Erionas’s face twitched around, his silver eyes dancing with projected data. A look of panic was spreading across his face.

‘Lord Izdubar…’

‘That makes no sense,’ said Malkira, acid voice booming from her armour’s external speaker. Izdubar turned to her. ‘If Ahriman has what he came for he should run, try and break out.’

‘My lord…’ Erionas’s voice was a high whine.

She is right,
thought Cendrion as he heard the words through the haze of his wounds.
But they are missing something. We are all missing something.
The warp was roaring in Cendrion’s mind, rattling his fading thoughts with rising fury.

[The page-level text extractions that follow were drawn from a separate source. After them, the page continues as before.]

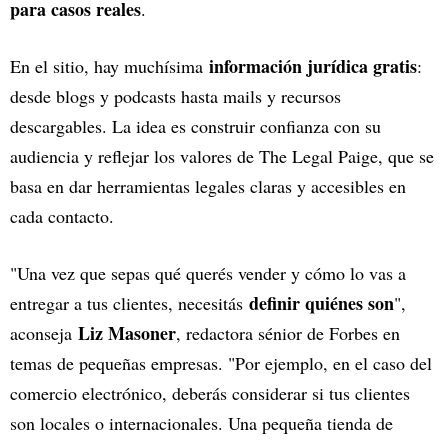
para casos reales
.
información jurídica gratis
En el sitio, hay muchísima
:
desde blogs y podcasts hasta mails y recursos
descargables. La idea es construir confianza con su
audiencia y reflejar los valores de The Legal Paige, que se
basa en dar herramientas legales claras y accesibles en
cada contacto.
"Una vez que sepas qué querés vender y cómo lo vas a
definir quiénes son
entregar a tus clientes, necesitás
",
Liz Masoner
aconseja
, redactora sénior de Forbes en
temas de pequeñas empresas. "Por ejemplo, en el caso del
comercio electrónico, deberás considerar si tus clientes
son locales o internacionales. Una pequeña tienda de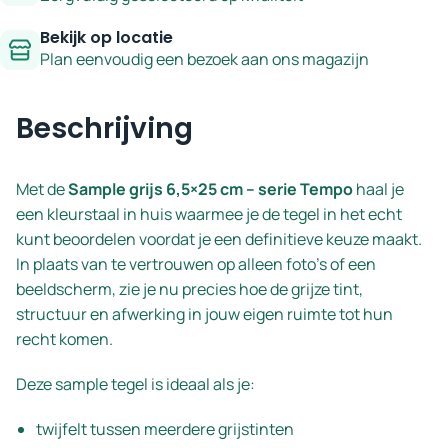
Bekijk op locatie
Plan eenvoudig een bezoek aan ons magazijn
Beschrijving
Met de
Sample grijs 6,5×25 cm – serie Tempo
haal je
een kleurstaal in huis waarmee je de tegel in het echt
kunt beoordelen voordat je een definitieve keuze maakt.
In plaats van te vertrouwen op alleen foto’s of een
beeldscherm, zie je nu precies hoe de grijze tint,
structuur en afwerking in jouw eigen ruimte tot hun
recht komen.
Deze sample tegel is ideaal als je:
twijfelt tussen meerdere grijstinten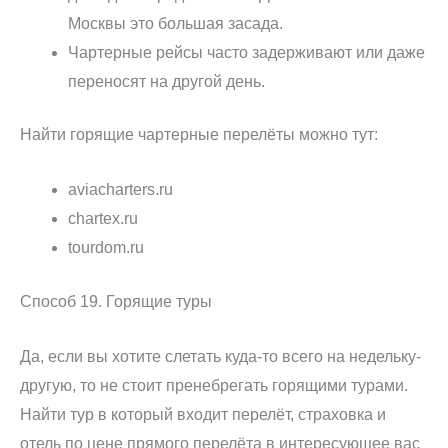
Москвы это большая засада.
Чартерные рейсы часто задерживают или даже
переносят на другой день.
Найти горящие чартерные перелёты можно тут:
aviacharters.ru
chartex.ru
tourdom.ru
Способ 19. Горящие туры
Да, если вы хотите слетать куда-то всего на недельку-
другую, то не стоит пренебрегать горящими турами.
Найти тур в который входит перелёт, страховка и
отель по цене прямого перелёта в интересующее вас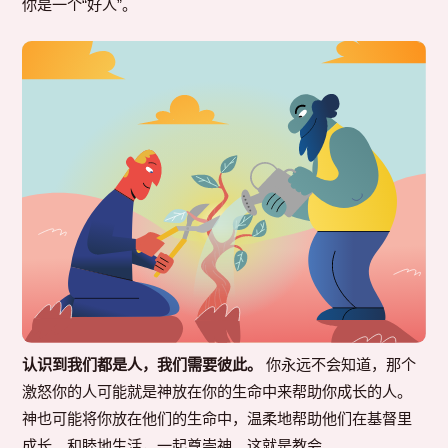
你是一个“好人”。
认识到我们都是人，我们需要彼此。
你永远不会知道，那个
激怒你的人可能就是神放在你的生命中来帮助你成长的人。
神也可能将你放在他们的生命中，温柔地帮助他们在基督里
成长。和睦地生活，一起尊崇神。这就是教会。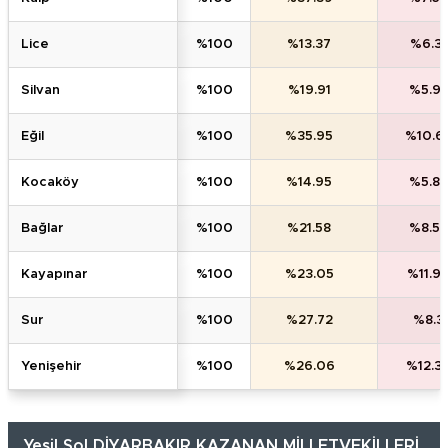
li̇ce
%100
%13.37
%6.31
si̇lvan
%100
%19.91
%5.9
eği̇l
%100
%35.95
%10.6
kocaköy
%100
%14.95
%5.8
bağlar
%100
%21.58
%8.58
kayapinar
%100
%23.05
%11.9
sur
%100
%27.72
%8.3
yeni̇şehi̇r
%100
%26.06
%12.3
Yeşil Sol DİYARBAKIR KAZANAN MİLLETVEKİLLERİ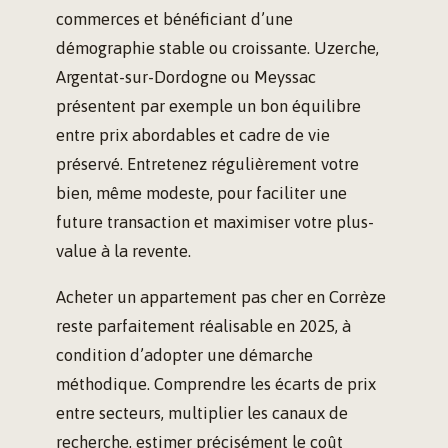
commerces et bénéficiant d’une
démographie stable ou croissante. Uzerche,
Argentat-sur-Dordogne ou Meyssac
présentent par exemple un bon équilibre
entre prix abordables et cadre de vie
préservé. Entretenez régulièrement votre
bien, même modeste, pour faciliter une
future transaction et maximiser votre plus-
value à la revente.
Acheter un appartement pas cher en Corrèze
reste parfaitement réalisable en 2025, à
condition d’adopter une démarche
méthodique. Comprendre les écarts de prix
entre secteurs, multiplier les canaux de
recherche, estimer précisément le coût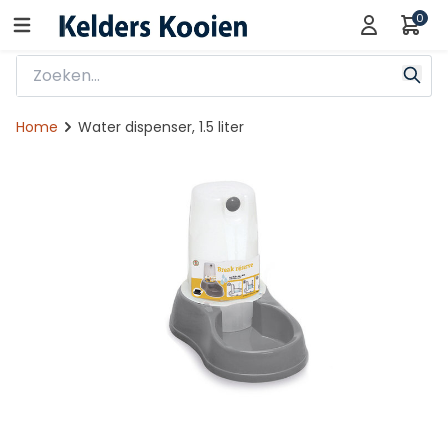
0
Home
Water dispenser, 1.5 liter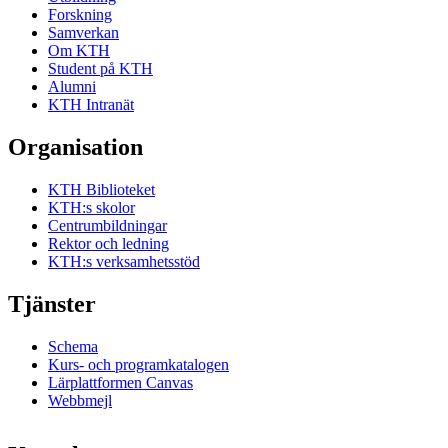
Forskning
Samverkan
Om KTH
Student på KTH
Alumni
KTH Intranät
Organisation
KTH Biblioteket
KTH:s skolor
Centrumbildningar
Rektor och ledning
KTH:s verksamhetsstöd
Tjänster
Schema
Kurs- och programkatalogen
Lärplattformen Canvas
Webbmejl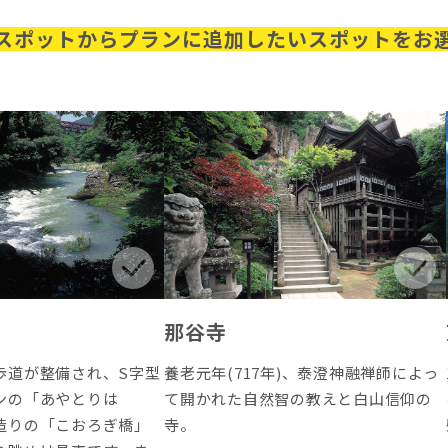
スポットから
プランに追加したいスポットをお
那谷寺
歩道が整備され、S字型
養老元年(717年)、泰澄神融禅師によっ
ンの「あやとりは
て開かれた自然智の教えと白山信仰の
造りの「こおろぎ橋」
寺。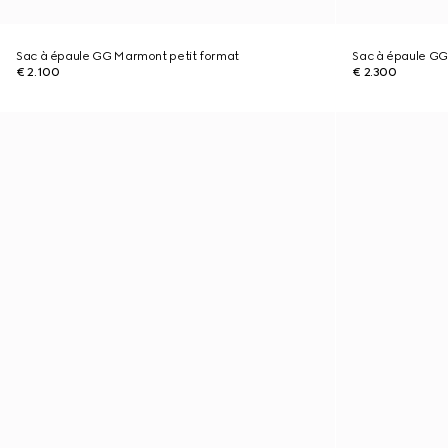
Sac à épaule GG Marmont petit format
Sac à épaule G
€ 2.100
€ 2.300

His projected awareness began to slip, the image of the inquisitors growing dim as his senses seeped back into the mess of his broken body. He could hear something, a psychic noise which rose over the storm. It was a howl. ‘He would have planned a way out,’ said Malkira.

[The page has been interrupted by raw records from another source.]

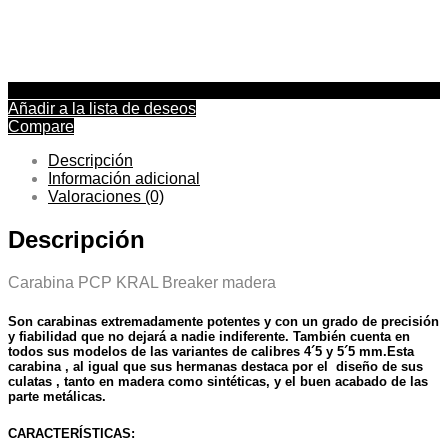
Añadir a la lista de deseos
Compare
Descripción
Información adicional
Valoraciones (0)
Descripción
Carabina PCP KRAL Breaker madera
Son carabinas extremadamente potentes y con un grado de precisión
y fiabilidad que no dejará a nadie indiferente. También cuenta en
todos sus modelos de las variantes de calibres 4´5 y 5´5 mm.Esta
carabina , al igual que sus hermanas destaca por el diseño de sus
culatas , tanto en madera como sintéticas, y el buen acabado de las
parte metálicas.
CARACTERÍSTICAS: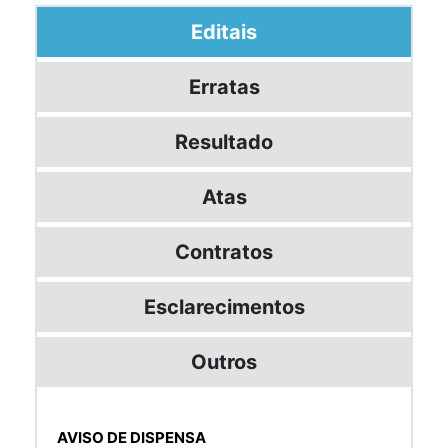
Editais
Erratas
Resultado
Atas
Contratos
Esclarecimentos
Outros
AVISO DE DISPENSA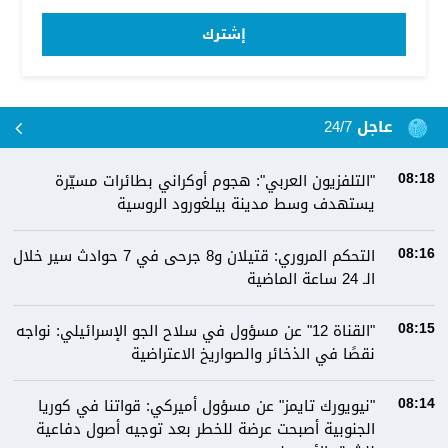
إشترك
عاجل 24/7
"التلفزيون العربي": هجوم أوكراني بطائرات مسيّرة
08:18
يستهدف وسط مدينة بيلغورود الروسية
التحكم المروري: قتيلان و8 جرحى في 7 حوادث سير خلال
08:16
الـ 24 ساعة الماضية
"القناة 12" عن مسؤول في سلاح الجو الإسرائيلي: نواجه
08:15
نقصًا في الذخائر والصواريخ الاعتراضية
"نيويورك تايمز" عن مسؤول أميركي: قواتنا في كوريا
08:14
الجنوبية أصبحت عرضة للخطر بعد توجيه أصول دفاعية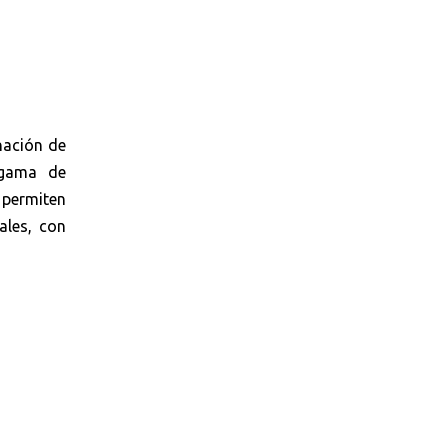
nación de
 gama de
 permiten
ales, con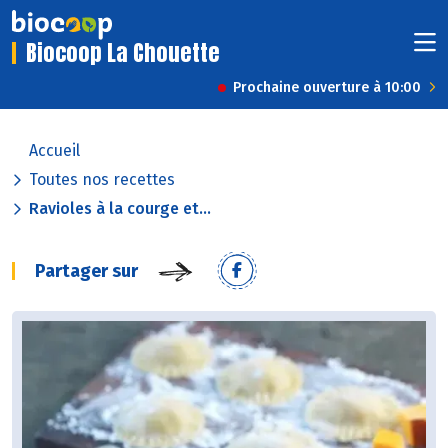
Biocoop La Chouette
Prochaine ouverture à 10:00
Accueil
Toutes nos recettes
Ravioles à la courge et...
Partager sur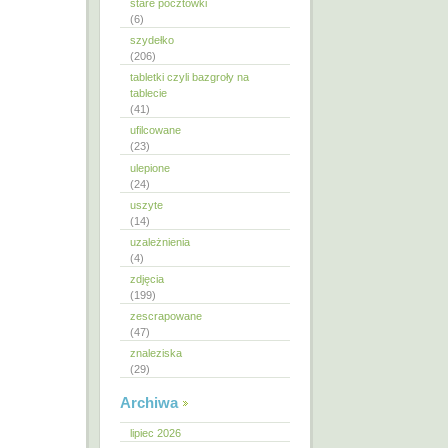
stare pocztówki
(6)
szydełko
(206)
tabletki czyli bazgroły na
tablecie
(41)
ufilcowane
(23)
ulepione
(24)
uszyte
(14)
uzależnienia
(4)
zdjęcia
(199)
zescrapowane
(47)
znaleziska
(29)
Archiwa
lipiec 2026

‘Lord!’ shouted Erionas. Silence fell as every eye turned to him. Cendrion felt his grip on consciousness break. Erionas opened his mouth to speak as the first boarding torpedo hit the
Sigillite’s Oath
.

A tongue of flame plucked a brother from Grimur’s side. The stink of sorcery was rank in his mouth. He was not seeing the enemy, not really; his mind was dancing with scents: blood, ozone, offal. He roared, fangs wide, and brought the grinning edge of his axe down on the sorcerer’s head. Armour broke beneath the blow, scattering splinters and shards of lightning. The sorcerer’s corpse was falling, but Grimur was already moving, breathing the smell of the blood as it misted the air. Another sorcerer came at him, fast, very fast, blade singing with light. He swayed out of the way without breaking stride, and struck back and down. The head of his axe took the sorcerer’s right leg from beneath him. He looped the axe up and took the falling warrior in the throat. The axe sheared the top of the helm off and another corpse went down to feed the Underverse with its blood. Beside him Sycld was speaking even as he moved between the dead, words broken by the lash of lightning from his staff and the crackle of ice as it spread through the blood of the dead beneath his feet.